Actual Commuting Times
While there are many options for commuters, and commute times vary, here are some examples of actual commuting times of people who live here:
M.B., Springfield, VA - Departs 7am. Drives 4 miles to Springfield Metro station, takes blue line to Foggy Bottom, walks 1/2 mile to office. Total miles, about 12, total time one way: 1 hour, 15 minutes.
C.W., Alexandria, VA - Departs appx. 7am. Walks .4 miles to bus stop, travels 2.1 miles on bus to Van Dorn Metro station, takes metro rail to downtown DC, walks half a block to office.

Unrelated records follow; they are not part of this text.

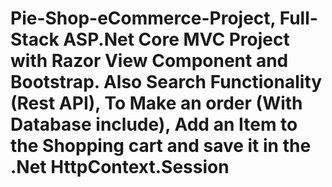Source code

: # Pie-Shop-eCommerce-Project, Full-Stack ASP.Net Core MVC Project with Razor View Component and Bootstrap. Also Search Functionality (Rest API), To Make an order (With Database include), Add an Item to the Shopping cart and save it in the .Net HttpContext.Session
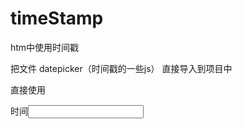 # timeStamp
htm中使用时间戳

把文件 datepicker（时间戳的一些js） 直接导入到项目中

直接使用
<title>时间戳</title>
<body>
	<div>
		时间<input type = "text" onFocus="WdatePicker({dateFmt:'yyyy-MM-dd',minDate:'%y-%M-{%d}'})"/>
	</div>
	<script type="text/javascript" src="../static/js/datepicker/WdatePicker.js"></script>
</body>
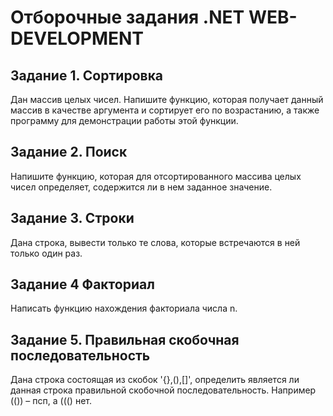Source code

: # Отборочные задания .NET WEB-DEVELOPMENT

## Задание 1. Сортировка
Дан массив целых чисел. Напишите функцию, которая получает данный массив в
качестве аргумента и сортирует его по возрастанию, а также программу для
демонстрации работы этой функции.

## Задание 2. Поиск
Напишите функцию, которая для отсортированного маcсива целых чисел
определяет, содержится ли в нем заданное значение.

## Задание 3. Строки
Дана строка, вывести только те слова, которые встречаются в ней только один
раз.

## Задание 4 Факториал
Написать функцию нахождения факториала числа n.

## Задание 5. Правильная скобочная последовательность
Дана строка состоящая из скобок '{},(),[]', определить является ли данная строка
правильной скобочной последовательность. Например (()) – псп, а ((() нет.
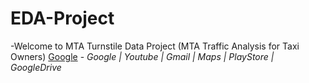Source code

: # EDA-Project

-Welcome to MTA Turnstile Data Project (MTA Traffic Analysis for Taxi Owners)
[Google](https://www.google.com) - _Google | Youtube | Gmail | Maps | PlayStore | GoogleDrive_

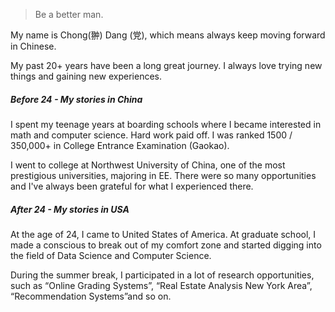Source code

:

> Be a better man.

My name is Chong(翀) Dang (党), which means always keep moving forward in Chinese. 

My past 20+ years have been a long great journey. I always love trying new things and gaining new experiences.


##### Before 24 - My stories in China
I spent my teenage years at boarding schools where I became interested in math and computer science. Hard work paid off. I was ranked 1500 / 350,000+ in College Entrance Examination (Gaokao).

I went to college at Northwest University of China, one of the most prestigious universities, majoring in EE. There were so many opportunities and I've always been grateful for what I experienced there.


##### After 24 - My stories in USA
At the age of 24, I came to United States of America. At graduate school, I made a conscious to break out of my comfort zone and started digging into the field of Data Science and Computer Science. 

During the summer break, I participated in a lot of research opportunities, such as “Online Grading Systems”, “Real Estate Analysis New York Area”, “Recommendation Systems”and so on.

Total miles, about 13, total time one way: 1 hour, 5 minutes. (Time reduced by 15 minutes if C.W. drives to the metro station.)
R.B., Lake Ridge, VA - Departs approximately 6am. Drives to commuter lot. "Slugs" to Arlington, VA. Walks from 23rd St. to office. Total miles, about 23, total time one way: 1 hour, 45 minutes.
C.B., Stafford, VA - Departs approximately 6:30am. Drives 3.5 miles to the commuter lot, "slugs" to L'efant Plaza. DC, and walks about 1/4 mile to office. Miles: about 50. Total commute time: 50 minutes.
T.T., Springfield, VA - Departs approximately 8am. Drives 3.5 miles to work. 8-10 minutes.
D.L., Burke, VA - Departs approximately 7:30am. Drives 7.5 miles to office in Alexandria. Total time: 20-25 minutes.
C.M., Alexandria, VA - Departs early in the a.m. Drives 30 miles to Arlington, VA. Total time, average 30 minutes.
J.M., Arlington, VA - Drive 8-10 miles by car to downtown, parks in city garage. Total time: anywhere from 15-30 minutes depending on traffic.
A.L., Alexandria, VA - Drive on HOV 7 miles to Pentagon. Average time: 15-20 minutes.
N.K., Alexandria, VA - Drive 5.5 miles to another part of Alexandria. Depending on traffic and weather, 15 minutes to up to 60 minutes.